Un valor fundamental de todo individuo y de toda sociedad es ser agradecidos. Como individuos quizás el momento en el que la mayoría lo practicamos con más vehemencia es cuando la vida nos pone en la situación de cuidar a nuestros padres, abuelos o en general a un adulto mayor por el cual tenemos estima, como sociedad lo demostramos cuando entendemos y apoyamos la dimensión social de los programas, cuyo objetivo es mejorar la calidad de vida de ese sector de la población. 

Cuando fui diputado federal tenía muy clara y muy presente esa idea y me propuse que mi legado legislativo sería contribuir a mejorar las condiciones de los adultos mayores y a sus familiares. En ese tiempo me di cuenta que una situación que aquejaba a las familias era que quienes se tenían que hacer cargo del cuidado de ellos comúnmente tenían que dejar de trabajar o ser económicamente productivos. 

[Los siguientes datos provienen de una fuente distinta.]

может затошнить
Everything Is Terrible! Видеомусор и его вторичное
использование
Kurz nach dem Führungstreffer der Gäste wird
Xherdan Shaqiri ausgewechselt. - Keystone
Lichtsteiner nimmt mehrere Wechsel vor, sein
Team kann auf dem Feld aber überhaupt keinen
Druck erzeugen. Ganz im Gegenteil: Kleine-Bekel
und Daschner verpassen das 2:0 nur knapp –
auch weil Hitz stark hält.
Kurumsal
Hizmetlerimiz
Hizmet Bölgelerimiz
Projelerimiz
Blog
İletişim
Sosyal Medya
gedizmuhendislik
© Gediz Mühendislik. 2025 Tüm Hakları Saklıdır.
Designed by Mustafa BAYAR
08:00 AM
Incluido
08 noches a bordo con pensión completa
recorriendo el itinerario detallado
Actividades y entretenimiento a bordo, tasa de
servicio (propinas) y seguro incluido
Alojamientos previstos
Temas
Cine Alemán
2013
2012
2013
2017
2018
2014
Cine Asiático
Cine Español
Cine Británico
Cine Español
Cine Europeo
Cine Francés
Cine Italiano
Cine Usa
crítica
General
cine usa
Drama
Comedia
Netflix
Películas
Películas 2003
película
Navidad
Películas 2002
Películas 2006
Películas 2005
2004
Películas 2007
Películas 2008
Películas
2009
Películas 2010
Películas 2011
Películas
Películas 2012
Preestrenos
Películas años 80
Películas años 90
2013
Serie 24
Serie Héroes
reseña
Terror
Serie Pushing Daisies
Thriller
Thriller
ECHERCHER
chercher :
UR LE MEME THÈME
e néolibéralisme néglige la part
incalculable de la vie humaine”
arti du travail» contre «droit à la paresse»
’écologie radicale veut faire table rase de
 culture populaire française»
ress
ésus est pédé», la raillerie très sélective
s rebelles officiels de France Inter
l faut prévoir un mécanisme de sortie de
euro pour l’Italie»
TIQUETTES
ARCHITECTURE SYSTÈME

Ello me dio la idea de impulsar una reforma a la Ley de los Derechos de las Personas Adultas Mayores que permitiera crear la figura de estancias de día para adultos mayores con el objetivo de que en estos centros reciban atención y cuidados de calidad durante el día y que esto permita también que sus familiares se re inserten al mercado laboral. 

La reforma no sólo prosperó sino que fiel a mi creencia de que política pública sin presupuesto es demagogia, me di a la tarea de gestionar más de  50 millones de pesos para que en Nuevo León se empezaran a construir en los municipios de Juárez, García, Pesquería, Santiago, Montemorelos y Zuazua. Valdría la pena investigar cómo van estas obras.      

Me enorgullece que dicha política sea ahora retomada por la Ciudad de México y que haya anunciado  que proyecta abrir este año 16 guarderías para adultos mayores, una en cada Alcaldía. Un proyecto que como ya mencioné, no sólo impactará en la calidad de vida de nuestros padres o abuelos que acudan a estas “estancias de día”, sino que permitirá que quienes los cuidan vuelvan a insertarse en el mercado laboral. Un beneficio doble. 

El trasfondo de esta política es que el estado siga el ejemplo que ponemos como individuos y sociedad,  pues para nosotros los mexicanos nuestros adultos mayores son pieza fundamental, y con gusto asumimos su cuidado cuando llegan a esa etapa de la vida con plena consciencia de que eventualmente seremos nosotros los que estaremos al cuidado de nuestros hijos o alguien más.  He ahí la importancia de la estancias de día para adultos mayores, mi legado legislativo.